The Government has announced this week that they will move forward with a new branded structure for probate fees which means some will pay almost £6,000 more – but for estates worth less than £50,000, you won’t pay anything at all.

This system was announced last year but put on hold before the snap general election. It has been stressed that all money raised from these new fees will be spent on running the courts and tribunal service.

At the moment, families pay a flat £215, or £155 if they apply through a solicitor, on estates over £5,000.

This threshold at which you’ll need to pay probate fees is set to be lifted to £50,000 from April 2019. The government say this means an extra 25,000 estates per year won’t pay any fees at all.

But if the estate’s value is higher than this, you’ll see an increase in probate fees.

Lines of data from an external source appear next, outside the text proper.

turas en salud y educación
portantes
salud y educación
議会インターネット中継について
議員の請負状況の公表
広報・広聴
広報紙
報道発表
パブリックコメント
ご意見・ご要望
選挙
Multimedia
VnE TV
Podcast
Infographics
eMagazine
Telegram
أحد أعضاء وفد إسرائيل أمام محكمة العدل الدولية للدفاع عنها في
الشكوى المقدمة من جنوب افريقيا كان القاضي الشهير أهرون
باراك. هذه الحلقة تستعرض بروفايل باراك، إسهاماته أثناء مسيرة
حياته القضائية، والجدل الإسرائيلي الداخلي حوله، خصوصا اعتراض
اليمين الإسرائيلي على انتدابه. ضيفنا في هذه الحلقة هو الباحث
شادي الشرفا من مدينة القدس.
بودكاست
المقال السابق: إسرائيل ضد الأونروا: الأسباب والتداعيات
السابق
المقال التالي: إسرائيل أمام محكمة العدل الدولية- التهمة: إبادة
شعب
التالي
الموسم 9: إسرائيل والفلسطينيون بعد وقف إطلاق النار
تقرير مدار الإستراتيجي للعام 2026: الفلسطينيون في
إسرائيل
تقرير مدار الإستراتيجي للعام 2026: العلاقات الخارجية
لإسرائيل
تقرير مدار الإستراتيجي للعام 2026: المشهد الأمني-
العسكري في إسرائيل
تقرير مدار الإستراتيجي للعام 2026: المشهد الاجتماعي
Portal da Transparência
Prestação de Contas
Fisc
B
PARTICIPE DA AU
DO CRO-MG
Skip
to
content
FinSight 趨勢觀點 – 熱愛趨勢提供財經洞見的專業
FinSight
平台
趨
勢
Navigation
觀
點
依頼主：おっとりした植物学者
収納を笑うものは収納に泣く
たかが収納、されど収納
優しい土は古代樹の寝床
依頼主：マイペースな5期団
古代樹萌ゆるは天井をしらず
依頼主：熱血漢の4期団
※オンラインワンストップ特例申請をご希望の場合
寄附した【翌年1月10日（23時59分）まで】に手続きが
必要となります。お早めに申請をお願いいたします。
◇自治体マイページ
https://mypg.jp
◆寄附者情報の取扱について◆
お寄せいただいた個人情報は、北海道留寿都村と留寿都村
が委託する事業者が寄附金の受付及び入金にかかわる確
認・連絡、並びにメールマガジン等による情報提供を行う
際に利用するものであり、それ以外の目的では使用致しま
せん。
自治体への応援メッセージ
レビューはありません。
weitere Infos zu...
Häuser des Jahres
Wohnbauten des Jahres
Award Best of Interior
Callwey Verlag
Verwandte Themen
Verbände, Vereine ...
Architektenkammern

Estates worth between £50,000 and £300,000 will be charged £250, while the maximum charge is £6,000 for estates worth £2 million or more.

It is currently unclear how executors will pay these fees, however the announcement states that the fee will be recoverable from the estate and the executors will have several options to fund it.

What is probate?

When someone dies and leaves property, money and possessions, collectively known as their estate, it’s the executors of the Will job to sort out who gets what.

If the deceased left a Will and appointed an executor, that person will need to get what is known as a ‘grant of probate’. But if there is no Will, their next of kin must apply for what is known as a ‘grant of letters of administration’.

The executor or next of kin will then need to get a ‘grant of representation’, which proves their authority to administer the estate. The process of applying to the court for the grant and the document used to manage the estate is often generically referred to as ‘probate’ and incurs probate fees.

Simply put, the executor’s or next of kin’s job in dealing with probate involves:

  • Gathering any assets, eg, money left in bank accounts.
  • Paying any liabilities.
  • Reporting to HMRC.
  • Distributing what’s left according to the Will.

What are the changes?

The fees will depend on the amount the estate is worth:
Estates worth less than £50,000 will pay nothing, meaning estates worth between £5,000 and £50,000 will save £215 compared to the current system.
Estates worth from £50,000 up to £300,000 will pay £250, a rise of £35.
Estates worth from £300,000 up to £500,000 will pay £750, a rise of £535.
Estates worth from £500,000 up to £1 million will pay £2,500, a rise of £2,285.
Estates worth from £1 million up to £1.6 million will pay £4,000, a rise of £3,785.
Estates worth from £1.6 million up to £2 million will pay £5,000, a rise of £4,785.
Estates worth more than £2 million will pay £6,000, a rise of £5,785.